Work to be completed: Copy out the rotation correction section below word for word, keeping every sentence and the heading.
-- Text section follows --
2.4. Rotation Correction

The easiest way to fit the plane is least squares fitting, but the accuracy of least squares fitting is easily affected by noise, while the random sample consensus (RANSAC) algorithm is a method to calculate mathematical model parameters from a series of data containing outliers. By fitting the plane with RANSAC, the effect of noise can be excluded, and the fitting accuracy can be greatly improved [36]. As shown in Figure 6a, the facades of the same color were the opposite facades of the same building, and the point clouds of the opposite facades were fitted using RANSAC after coarse alignment.

When the height or width of the fitted elevation is close to that of its opposite elevation, the normal vector of the plane should be calculated to perform the rotation correction. The eigenvector corresponding to the minimum eigenvalue of the covariance matrix calculated by PCA is the normal vector of the plane. Since the eigenvectors calculated by PCA are dualistic, the normal vectors of the opposing facades of the building are oriented such that the normal vectors of the two planes are oriented in the same direction. The angle between the normal vectors of the opposing faces of the building should be 0°. As shown in Figure 6b, the normal vectors of the opposing facades were not parallel and had a certain angle; thus, the angle between the vectors and the rotation axis could be found according to the two normal vectors. The formula for the rotation matrix was derived as described below.
-- Text section concluded --
-- Records shown follows --
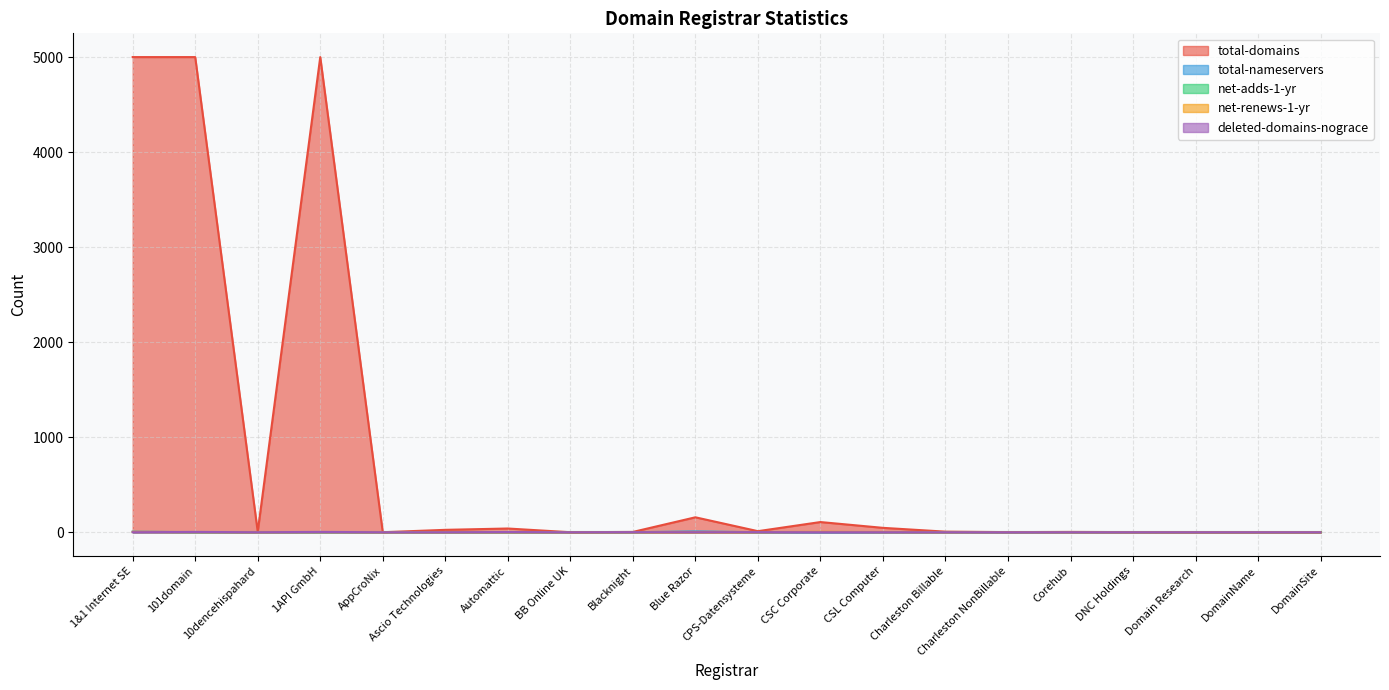

Which series has the largest total across all categories?

total-domains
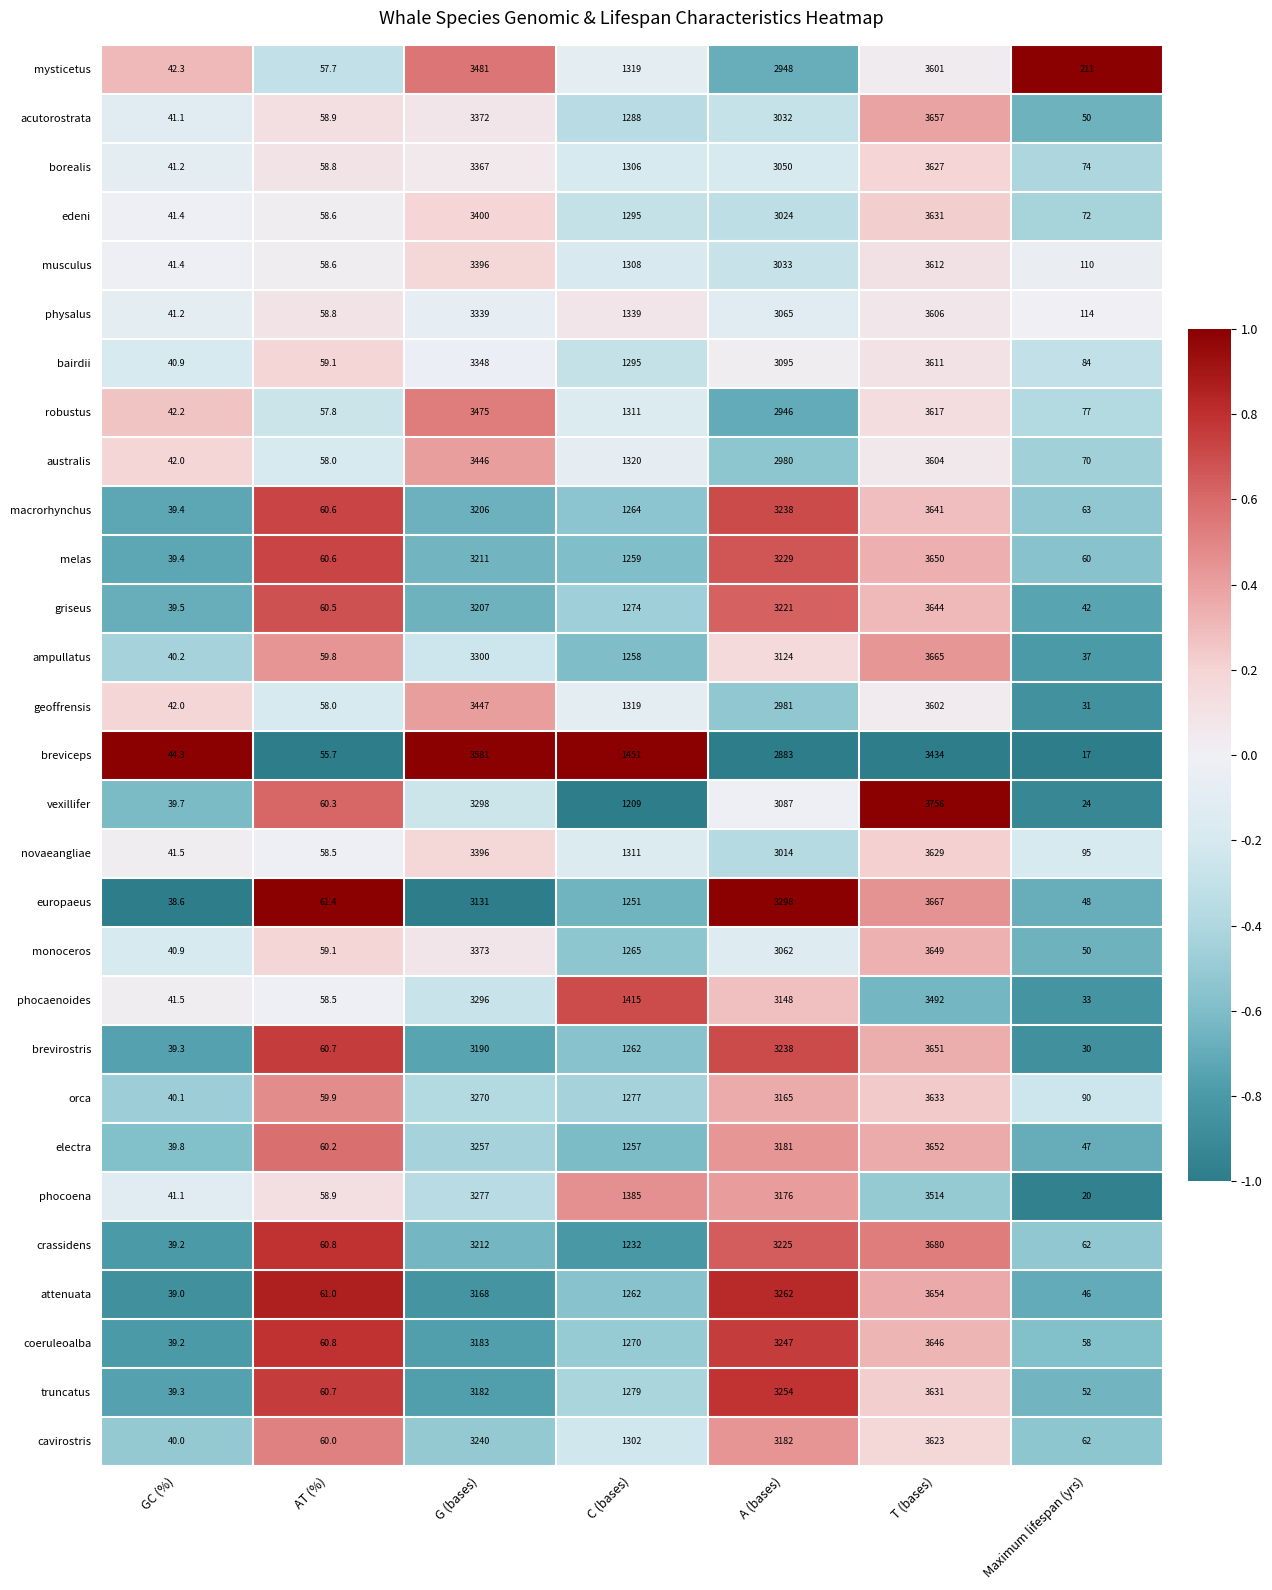

What value does the borealis series have at C (bases)?

1306.0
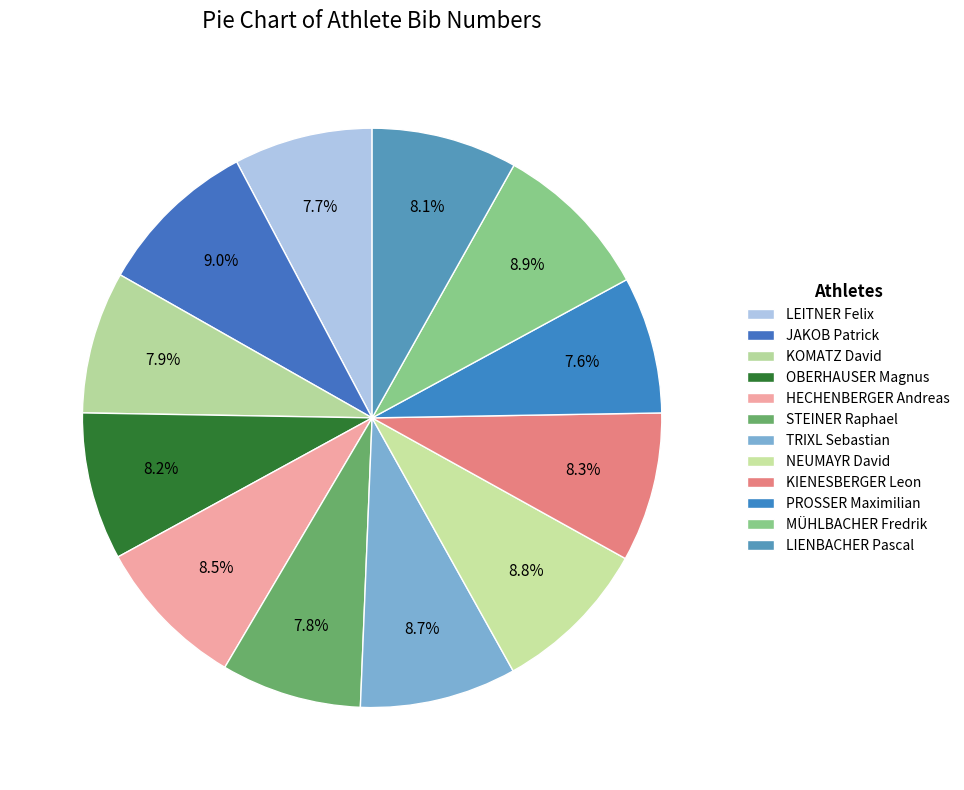

Combined, what portion of the pie is JAKOB Patrick and KOMATZ David?

17.0%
-- Records shown concluded --
Worked solution:
2.4. Rotation Correction

The easiest way to fit the plane is least squares fitting, but the accuracy of least squares fitting is easily affected by noise, while the random sample consensus (RANSAC) algorithm is a method to calculate mathematical model parameters from a series of data containing outliers. By fitting the plane with RANSAC, the effect of noise can be excluded, and the fitting accuracy can be greatly improved [36]. As shown in Figure 6a, the facades of the same color were the opposite facades of the same building, and the point clouds of the opposite facades were fitted using RANSAC after coarse alignment.

When the height or width of the fitted elevation is close to that of its opposite elevation, the normal vector of the plane should be calculated to perform the rotation correction. The eigenvector corresponding to the minimum eigenvalue of the covariance matrix calculated by PCA is the normal vector of the plane. Since the eigenvectors calculated by PCA are dualistic, the normal vectors of the opposing facades of the building are oriented such that the normal vectors of the two planes are oriented in the same direction. The angle between the normal vectors of the opposing faces of the building should be 0°. As shown in Figure 6b, the normal vectors of the opposing facades were not parallel and had a certain angle; thus, the angle between the vectors and the rotation axis could be found according to the two normal vectors. The formula for the rotation matrix was derived as described below.